1/29
Key vocabulary terms from the lecture on the KRIMP algorithm, MDL-based itemset selection, and related concepts.
Name | Mastery | Learn | Test | Matching | Spaced |
---|
No study sessions yet.
Pattern Mining
The data-mining task of discovering regularities (patterns) in data, typically describing only part of the dataset rather than producing a full predictive model.
Itemset
A set of items that can occur together within a transaction in a transactional database.
Frequent Itemset
An itemset whose support (occurrence count) meets or exceeds a user-defined minimum support threshold.
Support
The number of transactions in a database that contain a particular itemset; denoted suppD(X).
Minimum Support (minsup)
The threshold that an itemset’s support must reach to be considered frequent.
Pattern Explosion
The rapid growth in the number of discovered patterns when constraints such as minsup are loosened, leading to huge, redundant result sets.

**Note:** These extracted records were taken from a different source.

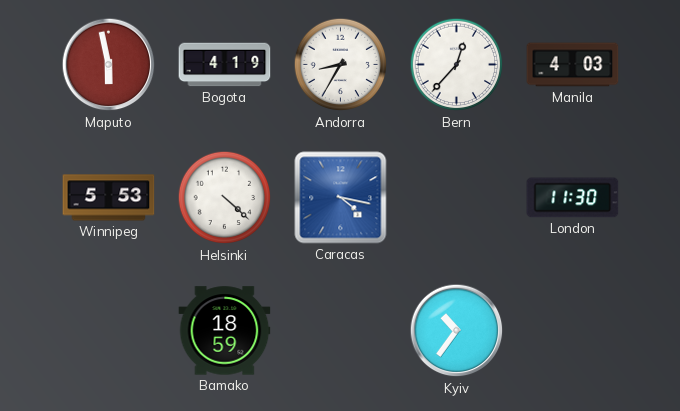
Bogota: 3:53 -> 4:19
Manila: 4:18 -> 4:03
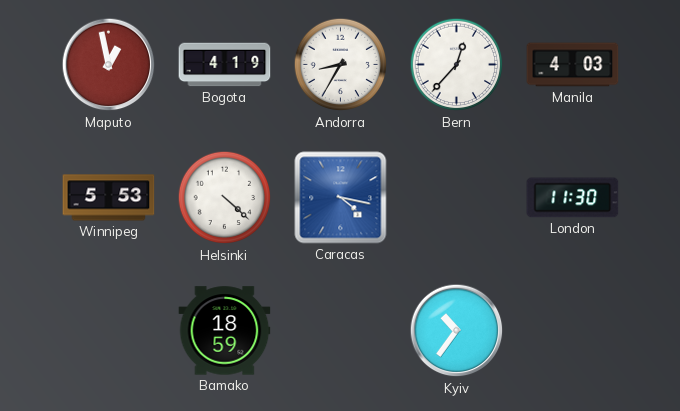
Maputo: 5:58 -> 12:58
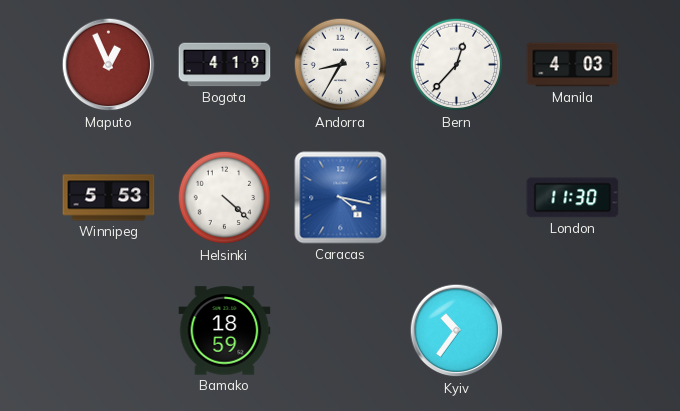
Maputo: 12:58 -> 12:56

Minimum Description Length (MDL) Principle
A model-selection principle stating that the best model yields the shortest combined description of the model itself and the data encoded with it.
Two-Part MDL
MDL formulation where model cost L(H) and data-given-model cost L(D|H) are encoded separately and summed.
Code Table (CT)
A two-column table mapping itemsets to prefix codes, used to losslessly encode a database under MDL.
Prefix Code
A set of codes where no code word is the prefix of another, enabling unambiguous decoding.
Optimal Code Length
The length −log P(X|D) assigned to an itemset’s code when codes are chosen to minimise expected description length (Shannon optimal).
Cover Function
A procedure that, given a code table and a transaction, selects a non-overlapping set of itemsets whose union equals the transaction.
Usage (of an Itemset)
The number of times an itemset is employed in covering all transactions when encoding a database with a given code table.
Standard Code Table (ST)
The baseline code table containing only singleton itemsets, yielding an independence-assumption encoding of the data.
Standard Cover Order
The fixed ordering of itemsets in CT—sorted by decreasing length, then decreasing support, then lexicographically—for deterministic covering.
Standard Candidate Order
The order in which candidate itemsets are tested for inclusion—sorted by decreasing support, then decreasing length, then lexicographically.
Krimp Algorithm
A greedy MDL-based algorithm that builds a code table by iteratively adding candidate itemsets that improve compression and optionally pruning.
Post-Acceptance Pruning
Krimp’s step that, after accepting a new itemset, removes existing itemsets whose removal further shortens total description length.
Compression Ratio (L%)
The total encoded size with a code table divided by the size with the standard table, expressed as a percentage; lower is better.
Candidate Set (F)
The collection of itemsets considered for inclusion in the code table, often all (or closed) frequent itemsets mined at a chosen minsup.
Minimal Coding Set Problem
The task of finding the smallest subset of a candidate set that minimises the total encoded size of data and code table.
Singleton Itemset
An itemset containing exactly one item; all singletons must appear in any valid code table.
Total Compressed Size L(D,CT)
The sum of the encoded database size L(D|CT) and the encoded code-table size L(CT|D).
Swap Randomisation
A technique that randomises a binary dataset via value swaps to break structure while preserving row and column sums, used to test pattern significance.
Code Table–Based Classifier
A classifier that assigns an unseen transaction to the class whose code table yields the shortest encoding of that transaction.
Naïve Bayes Assumption (in CTs)
The simplification that itemsets used together in a cover are independent, linking code lengths to class-conditional probabilities.
Krimp Classifier
The simple classifier that builds one Krimp code table per class and predicts the class giving the minimal code length for a new transaction.
Closed Frequent Itemset
A frequent itemset that has no proper superset with the same support, providing a lossless yet smaller representation of frequent patterns.
Pattern Usage Histogram
A distribution showing how often selected itemsets are used in encoding; reveals balance between general and specific patterns.
Heuristic
A practical strategy that aims for good solutions quickly when exhaustive optimal search is computationally infeasible, as in Krimp’s greedy selection.